Findings from the WECC Guidance Order:

Without addressing the merits of the Justification Filings, the Commission provided additional guidance regarding sufficient cost justifications for sales in excess of the WECC soft price cap:

  1. Cost Justification Frameworks. Justification for sales above the $1,000/MWh soft price cap may be based, but is not limited to, a demonstration using at least one of three frameworks:
    • Production Cost-Based Framework- Under a production cost-based framework, a seller could demonstrate that sales above the cap were just and reasonable by providing evidence of costs associated with the production of electricity from physical supply resources. Under this framework, sellers would demonstrate that their actual, short-run marginal cost of production exceeded $1,000/MWh. Sellers may demonstrate actual short-run marginal costs (i.e., fuel, O&M costs for generation resources) using documentation including purchase confirmations, invoices, and affidavits.
    • Index-Based Framework- Under an index-based framework, a seller would use price indices to justify its transaction. To rely on this framework, sellers must provide the following information: (1) reference to a price index at a specific hub; (2) an explanation of the relevance of the specified price index to the transaction requiring justification, including locational and temporal relevance, and published index price; and (3) a demonstration that the price index met conditions for adequate liquidity at the location based on the Commission's index liquidity standards during the time period relevant to the transaction.
    • Opportunity Cost-Based Framework- The Commission typically recognizes two types of opportunity costs: (1) locational, describing the opportunity to sell in other markets; and (2) intertemporal, describing limits on starts, operating hours, and energy over a given timeframe.
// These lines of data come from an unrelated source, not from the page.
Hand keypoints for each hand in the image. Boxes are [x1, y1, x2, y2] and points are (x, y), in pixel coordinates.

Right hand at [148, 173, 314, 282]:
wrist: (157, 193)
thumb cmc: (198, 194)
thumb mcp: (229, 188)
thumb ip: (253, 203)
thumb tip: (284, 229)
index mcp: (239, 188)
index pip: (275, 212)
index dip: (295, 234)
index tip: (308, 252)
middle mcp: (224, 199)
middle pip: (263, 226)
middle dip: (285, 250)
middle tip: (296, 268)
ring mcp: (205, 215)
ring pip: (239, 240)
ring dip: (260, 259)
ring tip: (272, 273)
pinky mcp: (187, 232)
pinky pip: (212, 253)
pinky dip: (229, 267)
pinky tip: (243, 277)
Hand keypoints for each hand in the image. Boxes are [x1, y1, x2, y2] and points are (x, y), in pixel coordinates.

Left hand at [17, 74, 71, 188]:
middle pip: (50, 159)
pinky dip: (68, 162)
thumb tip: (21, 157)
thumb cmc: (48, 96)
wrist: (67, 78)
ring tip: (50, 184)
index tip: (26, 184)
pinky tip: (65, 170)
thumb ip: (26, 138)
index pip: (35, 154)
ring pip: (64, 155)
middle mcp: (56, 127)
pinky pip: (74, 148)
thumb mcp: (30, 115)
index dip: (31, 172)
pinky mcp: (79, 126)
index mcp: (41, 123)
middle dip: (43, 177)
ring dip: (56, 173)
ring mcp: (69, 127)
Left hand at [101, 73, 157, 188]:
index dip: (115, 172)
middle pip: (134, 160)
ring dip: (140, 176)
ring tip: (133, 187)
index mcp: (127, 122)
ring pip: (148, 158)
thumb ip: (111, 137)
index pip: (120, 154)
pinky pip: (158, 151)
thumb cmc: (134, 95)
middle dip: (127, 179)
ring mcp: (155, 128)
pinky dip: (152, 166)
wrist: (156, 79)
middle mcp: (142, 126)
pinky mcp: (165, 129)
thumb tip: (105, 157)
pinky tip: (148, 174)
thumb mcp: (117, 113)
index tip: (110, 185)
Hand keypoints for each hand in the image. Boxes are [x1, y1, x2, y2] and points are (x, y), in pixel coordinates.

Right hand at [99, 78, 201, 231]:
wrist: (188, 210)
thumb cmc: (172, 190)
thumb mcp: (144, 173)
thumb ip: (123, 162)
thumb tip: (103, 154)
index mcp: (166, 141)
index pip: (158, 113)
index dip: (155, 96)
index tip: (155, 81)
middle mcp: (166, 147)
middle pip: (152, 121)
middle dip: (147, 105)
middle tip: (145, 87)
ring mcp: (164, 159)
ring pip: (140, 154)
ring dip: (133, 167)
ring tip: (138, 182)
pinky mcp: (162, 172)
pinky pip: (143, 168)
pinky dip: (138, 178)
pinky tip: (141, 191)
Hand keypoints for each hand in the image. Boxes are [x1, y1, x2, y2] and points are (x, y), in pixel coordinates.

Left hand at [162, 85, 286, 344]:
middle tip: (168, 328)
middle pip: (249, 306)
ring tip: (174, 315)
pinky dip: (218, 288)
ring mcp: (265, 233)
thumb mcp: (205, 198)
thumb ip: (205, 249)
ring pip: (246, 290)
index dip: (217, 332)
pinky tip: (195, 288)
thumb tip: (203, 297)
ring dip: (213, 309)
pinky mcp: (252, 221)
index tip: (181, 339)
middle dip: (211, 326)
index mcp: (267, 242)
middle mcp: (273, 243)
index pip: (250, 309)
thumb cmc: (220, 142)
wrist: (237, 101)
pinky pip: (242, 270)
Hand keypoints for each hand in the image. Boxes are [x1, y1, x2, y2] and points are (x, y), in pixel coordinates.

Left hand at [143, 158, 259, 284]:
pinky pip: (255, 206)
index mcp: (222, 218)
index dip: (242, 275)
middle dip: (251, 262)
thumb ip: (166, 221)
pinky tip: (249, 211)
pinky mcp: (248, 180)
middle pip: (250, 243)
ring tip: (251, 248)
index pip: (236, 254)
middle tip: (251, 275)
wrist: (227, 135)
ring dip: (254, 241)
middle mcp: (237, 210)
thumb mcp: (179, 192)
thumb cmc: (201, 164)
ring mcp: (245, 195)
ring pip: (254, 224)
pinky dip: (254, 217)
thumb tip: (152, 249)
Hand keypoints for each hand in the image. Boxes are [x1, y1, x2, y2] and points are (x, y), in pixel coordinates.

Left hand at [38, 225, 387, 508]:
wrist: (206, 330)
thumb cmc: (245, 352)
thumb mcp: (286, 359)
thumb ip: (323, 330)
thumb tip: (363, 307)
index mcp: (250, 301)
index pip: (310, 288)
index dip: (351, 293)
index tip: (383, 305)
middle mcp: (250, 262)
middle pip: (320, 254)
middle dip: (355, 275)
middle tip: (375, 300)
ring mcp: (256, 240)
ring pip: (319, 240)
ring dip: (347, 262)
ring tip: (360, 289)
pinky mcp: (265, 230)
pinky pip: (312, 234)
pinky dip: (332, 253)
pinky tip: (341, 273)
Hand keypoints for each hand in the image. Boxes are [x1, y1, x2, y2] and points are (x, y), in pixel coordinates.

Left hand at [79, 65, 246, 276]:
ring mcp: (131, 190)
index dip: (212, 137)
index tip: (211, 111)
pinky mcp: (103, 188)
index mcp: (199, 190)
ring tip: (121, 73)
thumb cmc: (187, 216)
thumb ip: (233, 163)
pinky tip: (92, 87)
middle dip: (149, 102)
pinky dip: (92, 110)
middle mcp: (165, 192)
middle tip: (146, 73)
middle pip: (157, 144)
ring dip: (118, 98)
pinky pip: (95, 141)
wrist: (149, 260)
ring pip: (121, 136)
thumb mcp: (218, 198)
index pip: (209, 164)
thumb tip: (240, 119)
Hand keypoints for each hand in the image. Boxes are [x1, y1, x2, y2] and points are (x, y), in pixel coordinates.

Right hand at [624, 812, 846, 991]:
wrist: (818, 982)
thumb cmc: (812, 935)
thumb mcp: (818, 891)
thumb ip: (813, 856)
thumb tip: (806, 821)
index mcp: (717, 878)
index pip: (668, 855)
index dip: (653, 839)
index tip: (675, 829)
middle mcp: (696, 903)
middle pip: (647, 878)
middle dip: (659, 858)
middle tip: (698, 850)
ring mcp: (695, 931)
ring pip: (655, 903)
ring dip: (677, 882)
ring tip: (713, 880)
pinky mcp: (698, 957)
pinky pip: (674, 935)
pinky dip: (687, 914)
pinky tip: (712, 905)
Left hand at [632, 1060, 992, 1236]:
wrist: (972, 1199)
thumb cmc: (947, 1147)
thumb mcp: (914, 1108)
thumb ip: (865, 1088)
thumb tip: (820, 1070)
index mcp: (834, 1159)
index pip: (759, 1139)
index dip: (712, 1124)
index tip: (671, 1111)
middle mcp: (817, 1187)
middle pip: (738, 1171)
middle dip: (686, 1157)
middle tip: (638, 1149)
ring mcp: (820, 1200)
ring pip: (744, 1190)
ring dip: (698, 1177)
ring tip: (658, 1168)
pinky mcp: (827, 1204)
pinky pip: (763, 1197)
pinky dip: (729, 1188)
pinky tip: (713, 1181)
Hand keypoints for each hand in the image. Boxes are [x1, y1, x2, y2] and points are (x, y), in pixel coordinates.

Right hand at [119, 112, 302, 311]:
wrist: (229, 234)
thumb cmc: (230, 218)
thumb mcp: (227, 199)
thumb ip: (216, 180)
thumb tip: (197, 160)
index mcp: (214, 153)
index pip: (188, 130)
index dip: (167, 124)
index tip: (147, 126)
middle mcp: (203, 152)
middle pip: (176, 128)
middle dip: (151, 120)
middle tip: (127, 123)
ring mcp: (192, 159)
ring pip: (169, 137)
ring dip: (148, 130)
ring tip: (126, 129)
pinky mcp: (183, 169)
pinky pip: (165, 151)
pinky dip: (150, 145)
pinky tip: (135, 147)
Under an opportunity cost-based framework, sellers would justify their sales price above the WECC soft price cap by documenting an opportunity to sell elsewhere. The seller would demonstrate it had an opportunity to sell power above the cap that it declined to make in favor of the sale reported to the Commission. Invoking the opportunity cost framework requires evidence of alternative sales options, including details on the timing, location, quantity, and likely price of the alternative sale. Examples of evidence sellers could provide include offers for resale received, invoices of power resold, or evidence that the seller had an ability to sell into a centrally cleared energy and ancillary services market (e.g., RTO/ISO or an energy imbalance market).

While a seller is not required to use one of these frameworks to justify prices in excess of the soft price cap, it must demonstrate how the methodology it uses justifies the transaction(s).

  1. Sleeve Transactions. A justification filing for a sleeve transaction should include an explanation of the transaction, along with supporting documentation of the purchase, the nominal fee/margin, and the subsequent sale. Sellers should also submit justifications following the above guidance for sleeve transactions where the energy price is at or below $1,000/MWh but the nominal fee raises the total price of the sleeve transaction to an amount exceeding the WECC soft price cap.
  2. Case-by-Case Consideration. The Commission will continue to consider justifications for sales above the $1,000/MWh soft price cap on a case-by-case basis, finding that this approach balances the need to deter potential market abuse while allowing for justified sales above the cap.

The content of this article is intended to provide a general guide to the subject matter. Specialist advice should be sought about your specific circumstances.